Martin Schulz vs. Parliament

Am 6. November 2015 - 14:35 Uhr von Tom Hirche

Martin Schulz (PES), President of the European Parliament and a trained bookseller, gave a Keynote at the Publishers' Summit this Monday in Berlin. It soon became clear that he disagrees with the majority of the Parliament in the matter of an ancillary copyright for press publishers.

Although Schulz did not mention this ancillary copyright explicitly, there is no doubt he was talking about it. In his opinion there is a need to clear up the relation between press publishers and digital platforms. "It cannot be that the publishers bear the costs for producing journalistic content while the platforms then exploit it without paying." This sentence was and still is wildly popular among advocates of an ancillary copyright for press publishers.

Moments later, Schulz seems to confuse some things. He continues:

The technical possibility of copy & paste and linking does not mean that the copyright has become obsolete. Quite the contrary: The creative effort, the creation of content in the Net, must pay off for the authors [...]. The copyright is a major basis for your [the publishers'] business model.

Let us get this straight. The publisher is not the author of the content. It is the journalist, the editor, the writer or any other human being who created it by hand and therefore is granted a copyright to protect the creation. If anybody uses this creation without asking for permission, the author can demand that person to stop this infringement. That is what a copyright is for and has ever been. If you copy and paste an article, you infringe the author's copyright. No new laws needed here. This issue has nothing to do with Google, Bing, Yahoo, Facebook, Twitter etc. Those platforms do not copy and paste. What they do is link to texts that are freely available on the Internet. They guide viewers to the publisher's website as well as spread information/knowledge.

If it really is Schulz' concern to have the author paid fairly, an ancillary copyright for press publishers will be the wrong way to go. Ancillary copyrights are for those who have invested money but have not created something. It is to help them protect their investment.

One could say that the publisher invests money to make the author's text available and that the publisher needs to gain money to pay the author. But in many cases, the publishers have decided to put the texts out for free on their websites and to make money with advertisements. They could change this practice any day they want. Or they could at least disallow search engines to index their sites. But they don't because those platforms bring viewers hence money. The relation between publishers and platforms in general is a fair one already. It is a win-win-win-situation for the publishers, the platforms and the people. That is (in short) why we strongly disagree with an ancillary copyright for press publishers.

When the Reda Report was adopted, the plenary of the European Parliament rejected an amendment that was supposed to implement a calling for an ancillary copyright for press publishers on an EU level.

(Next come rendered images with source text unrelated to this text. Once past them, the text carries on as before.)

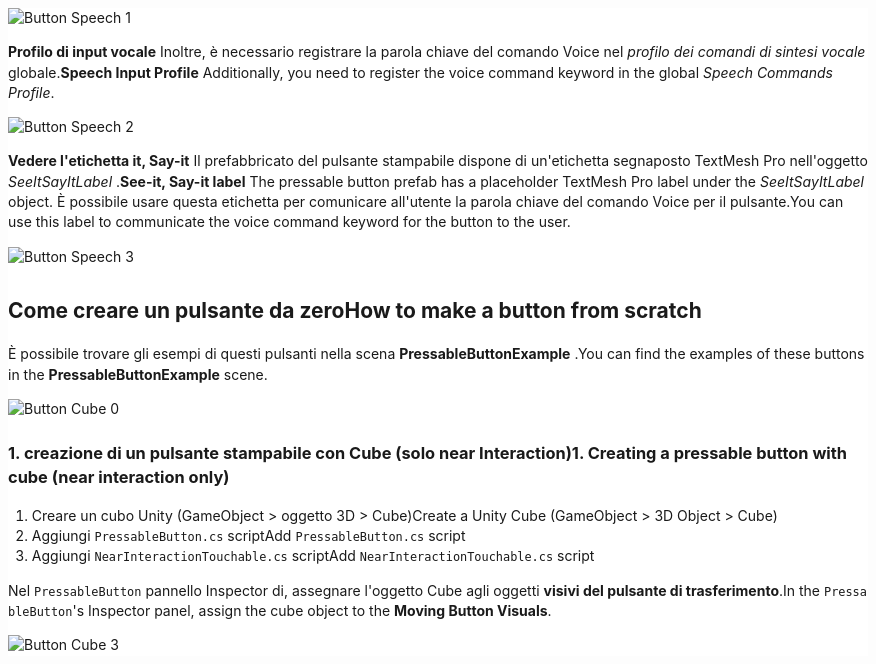 <img src="Images/Button/MRTK_Button_Speech1.png" width="450" alt="Button Speech 1">

<span data-ttu-id="1f6bd-273">**Profilo di input vocale** Inoltre, è necessario registrare la parola chiave del comando Voice nel *profilo dei comandi di sintesi vocale* globale.</span><span class="sxs-lookup"><span data-stu-id="1f6bd-273">**Speech Input Profile** Additionally, you need to register the voice command keyword in the global *Speech Commands Profile*.</span></span>

<img src="Images/Button/MRTK_Button_Speech2.png" width="450" alt="Button Speech 2">

<span data-ttu-id="1f6bd-274">**Vedere l'etichetta it, Say-it** Il prefabbricato del pulsante stampabile dispone di un'etichetta segnaposto TextMesh Pro nell'oggetto *SeeItSayItLabel* .</span><span class="sxs-lookup"><span data-stu-id="1f6bd-274">**See-it, Say-it label** The pressable button prefab has a placeholder TextMesh Pro label under the *SeeItSayItLabel* object.</span></span> <span data-ttu-id="1f6bd-275">È possibile usare questa etichetta per comunicare all'utente la parola chiave del comando Voice per il pulsante.</span><span class="sxs-lookup"><span data-stu-id="1f6bd-275">You can use this label to communicate the voice command keyword for the button to the user.</span></span>

<img src="Images/Button/MRTK_Button_Speech3.png" width="450" alt="Button Speech 3">

## <a name="how-to-make-a-button-from-scratch"></a><span data-ttu-id="1f6bd-276">Come creare un pulsante da zero</span><span class="sxs-lookup"><span data-stu-id="1f6bd-276">How to make a button from scratch</span></span>

<span data-ttu-id="1f6bd-277">È possibile trovare gli esempi di questi pulsanti nella scena **PressableButtonExample** .</span><span class="sxs-lookup"><span data-stu-id="1f6bd-277">You can find the examples of these buttons in the **PressableButtonExample** scene.</span></span>

<img src="Images/Button/MRTK_PressableButtonCube0.png" alt="Button Cube 0">

### <a name="1-creating-a-pressable-button-with-cube-near-interaction-only"></a><span data-ttu-id="1f6bd-278">1. creazione di un pulsante stampabile con Cube (solo near Interaction)</span><span class="sxs-lookup"><span data-stu-id="1f6bd-278">1. Creating a pressable button with cube (near interaction only)</span></span>

1. <span data-ttu-id="1f6bd-279">Creare un cubo Unity (GameObject > oggetto 3D > Cube)</span><span class="sxs-lookup"><span data-stu-id="1f6bd-279">Create a Unity Cube (GameObject > 3D Object > Cube)</span></span>
2. <span data-ttu-id="1f6bd-280">Aggiungi `PressableButton.cs` script</span><span class="sxs-lookup"><span data-stu-id="1f6bd-280">Add `PressableButton.cs` script</span></span>
3. <span data-ttu-id="1f6bd-281">Aggiungi `NearInteractionTouchable.cs` script</span><span class="sxs-lookup"><span data-stu-id="1f6bd-281">Add `NearInteractionTouchable.cs` script</span></span>

<span data-ttu-id="1f6bd-282">Nel `PressableButton` pannello Inspector di, assegnare l'oggetto Cube agli oggetti **visivi del pulsante di trasferimento**.</span><span class="sxs-lookup"><span data-stu-id="1f6bd-282">In the `PressableButton`'s Inspector panel, assign the cube object to the **Moving Button Visuals**.</span></span>

<img src="Images/Button/MRTK_PressableButtonCube3.png" width="450" alt="Button Cube 3">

But the European Commission seems to have an opposing opinion. The Digital Commissioner Günther Oettinger stated several times that only the EU could force Google to change its actions. Andrus Ansip, Commissioner for the Digital Single Market, has initiated a consultation procedure to review the need for an own proposal. And now they are even backed by the President of the European Parliament.

The freedom of information needs to be protected.